Noticing that the "size" features and the "weight" features are correlated ammong themselves, let us see if we the data can "nicely" be captured by just two features. The data is already scaled and standardized. Let us start by computing the covarince matrix.
m = X_train.shape[0]
Sigma = (1 / m) * np.dot( X_train[num_vars].T, X_train[num_vars])
U = np.linalg.eig(Sigma)[1]
Lambda = np.linalg.eig(Sigma)[0]
np.round(U, 4)
np.round(Lambda, 3)
array([6.549e+00, 1.810e-01, 1.230e-01, 1.100e-02, 3.000e-03, 5.600e-02, 7.700e-02])
Notice that the first two eigenvalues are the biggest ones. Looking at the values, we can notice that even only one component explains a lot of variance in the data compared to others, but we will stick with two. Now that we got the eigenvectors, let's test if the first two will suffice for the decomposition.
U_r = U[:, :2]
print(U_r)
[[-0.38042627 -0.17376591] [-0.3808758 -0.21901104] [-0.36482612 -0.69848051] [-0.38668157 0.28072917] [-0.3755808 0.49316573] [-0.37785864 0.33224088] [-0.37914464 -0.03948732]]
Z_train = np.matmul(U_r.T, X_train[num_vars].T.to_numpy())
plt.scatter(Z_train[0, :], Z_train[1, :])
<matplotlib.collections.PathCollection at 0x30eab6e10>
Let us check if the reconstruction error in the data is small enough.
X_train_approx = (U_r @ Z_train).T
numerator = (X_train_approx - X_train[num_vars]).to_numpy()
np.square(numerator)
numerator = np.sum(numerator)
numerator
denominator = X_train[num_vars].to_numpy()

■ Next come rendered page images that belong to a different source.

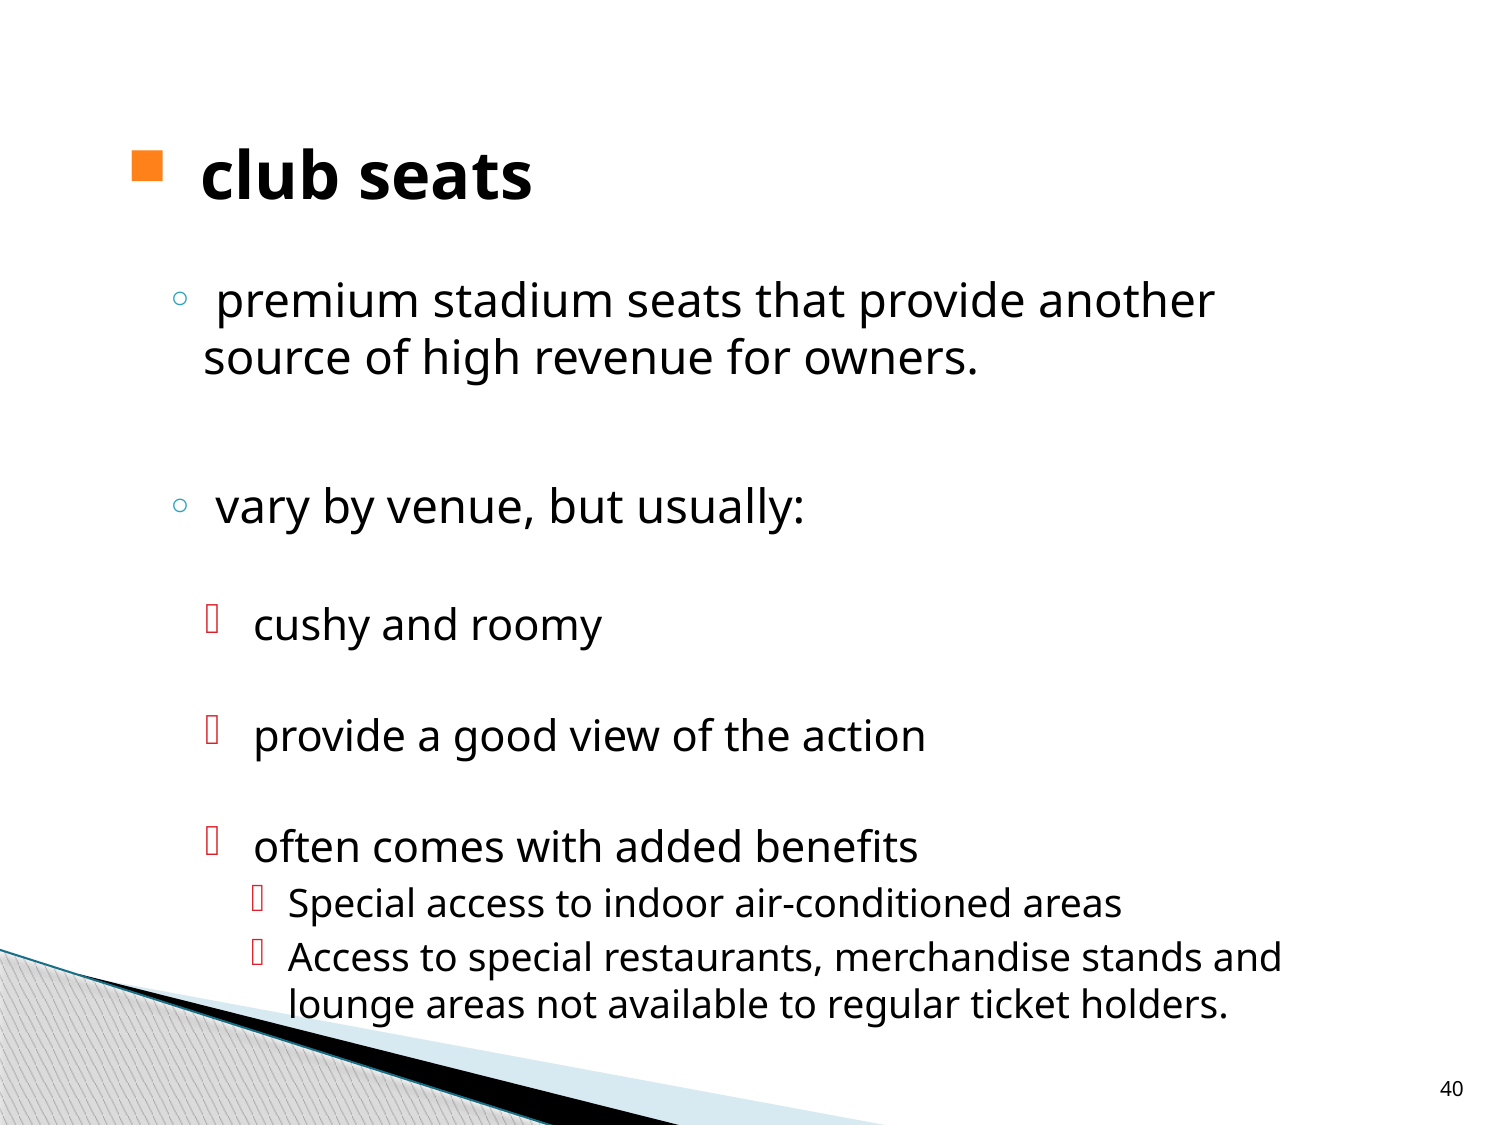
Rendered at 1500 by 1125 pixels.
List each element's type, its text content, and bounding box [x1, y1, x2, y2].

list premium stadium seats that provide another source of high revenue for owners. vary by venue, but usually: cushy and roomy provide a good view of the action often comes with added benefits Special access to indoor air-conditioned areas Access to special restaurants, merchandise stands and lounge areas not available to regular ticket holders. [87, 262, 1363, 1038]
text_box club seats [112, 125, 1388, 250]
slide_number 40 [1418, 1051, 1479, 1112]
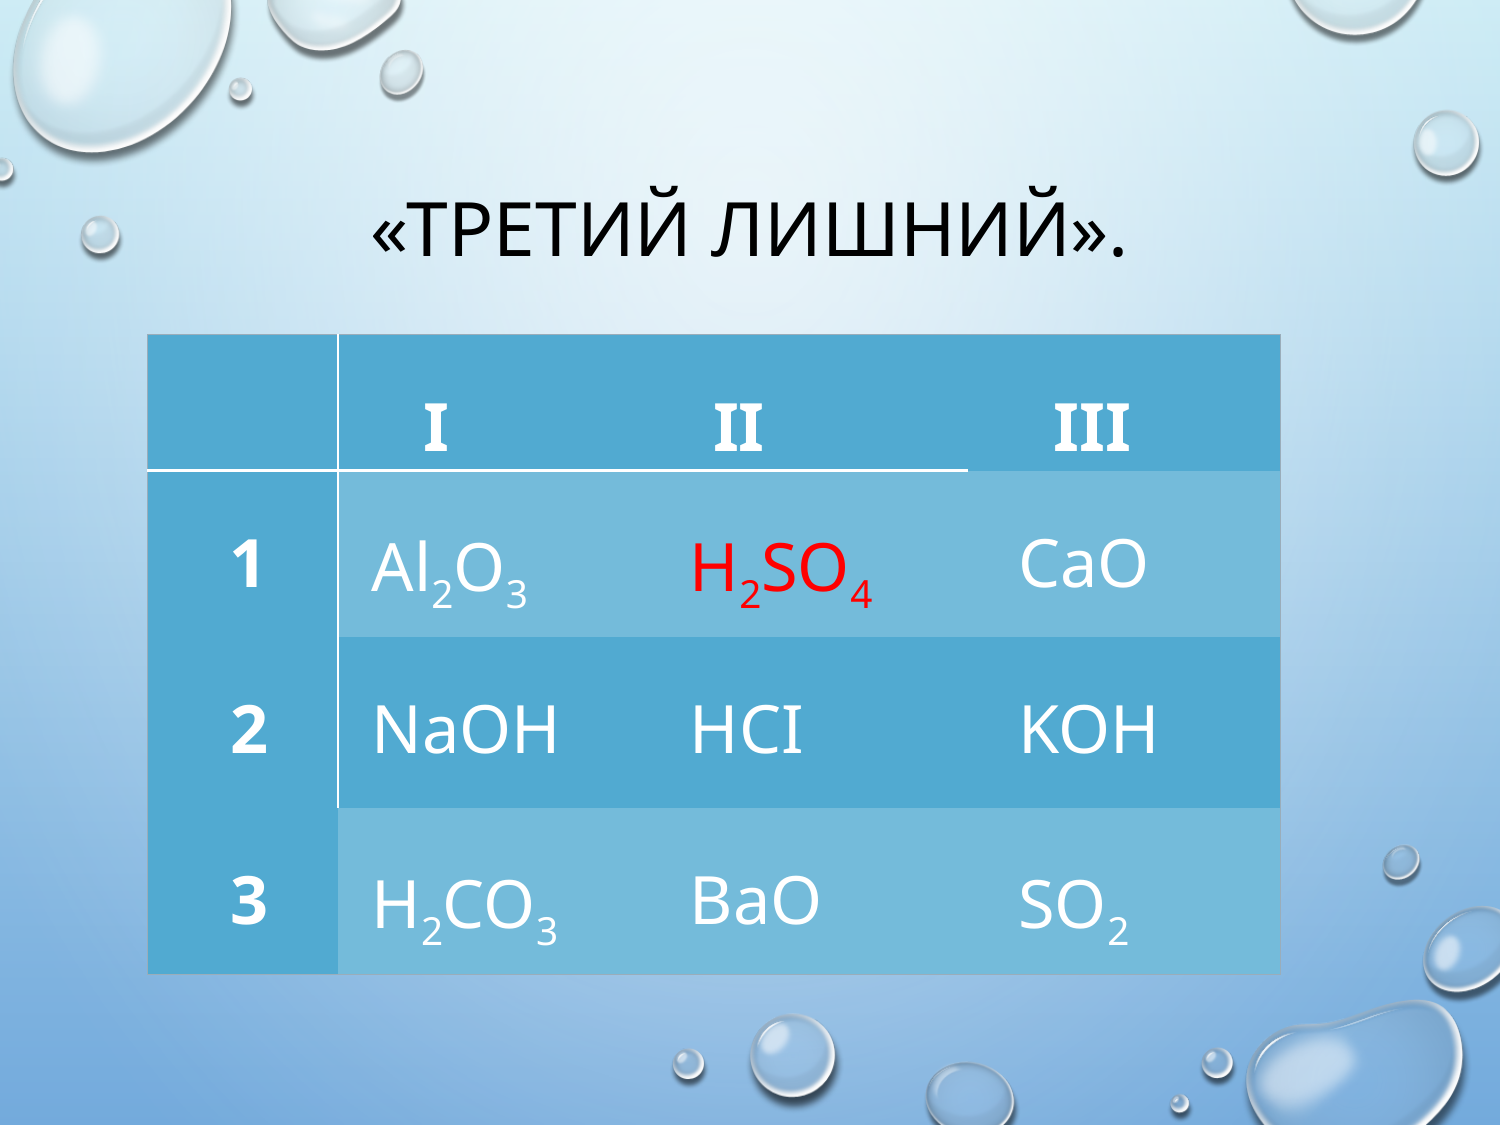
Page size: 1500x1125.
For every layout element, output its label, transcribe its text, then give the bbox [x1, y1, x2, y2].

table_cell HCI [627, 637, 968, 808]
table_cell SO2 [968, 808, 1280, 974]
title «Третий лишний». [112, 101, 1388, 364]
table_header I [339, 335, 627, 469]
table_cell 2 [148, 637, 337, 808]
table_cell СaO [968, 471, 1280, 637]
table_header [148, 335, 337, 469]
table_header III [968, 335, 1280, 471]
table_cell 1 [148, 472, 337, 637]
table_cell KOH [968, 637, 1280, 808]
table_cell NaOH [339, 637, 627, 808]
table_cell BaO [627, 808, 968, 974]
table_cell 3 [148, 808, 338, 974]
picture [0, 0, 1500, 1125]
table_cell H2CO3 [338, 808, 627, 974]
table_cell Al2O3 [339, 472, 627, 637]
table_header II [627, 335, 968, 469]
table_cell H2SO4 [627, 472, 968, 637]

denominator = np.square(denominator)
denominator = np.sum(denominator)
denominator
1-numerator/denominator
1.0
In the cell above, we have first calculated matrix $X_{trainapprox}$ which is the reconstruction of the $x^{(i)}$'s using $z^{(i)}$'s and the reduces eigenvector matrix $U_r$. Recall that $x^{(i)}$ is the $i$th training example and corresponds to the $i$th row in the $X_{train}$ matrix, while $z^{(i)}$ is the projection of the given example onto the subspace spanned by the columns of the matrix $U_r$.
Next, we go on to calculate $\|x^{(i)} - x^{(i)}_{approx}\|^2$ and $\|x^{(i)}\|^2$ to calculate the percentage of retained variance defined as $1-\frac{\sum \|x^{(i)} - x^{(i)}_{approx}\|^2}{\sum \|x^{(i)}\|^2}$. Then we sum over $i$'s and calculate the ratio. Since in practice we put the threshold of variance retained at 99%, we can say that the Principal Component Analysis was successful.
To validate the calculations, we will check the results of the PCA done by the $\texttt{sklearn}$ library.
from sklearn.decomposition import PCA
pca = PCA(n_components=2)
pca.fit(X_train[num_vars])
pca.components_.T
array([[ 0.38042627, 0.17376591], [ 0.3808758 , 0.21901104], [ 0.36482612, 0.69848051], [ 0.38668157, -0.28072917], [ 0.3755808 , -0.49316573], [ 0.37785864, -0.33224088], [ 0.37914464, 0.03948732]])
It gives the inverses of vectors we found, so our calculation was correct. We can concluded that it suffices to use only the two extracted features to have the same results, reducing computational requirements.
One peculiarity of the dataset that could be exploited is unrelatedness between sex of the shell and age. Then, stratifying the data by maturity would gives us datapoints that follow Gaussian distribution closer.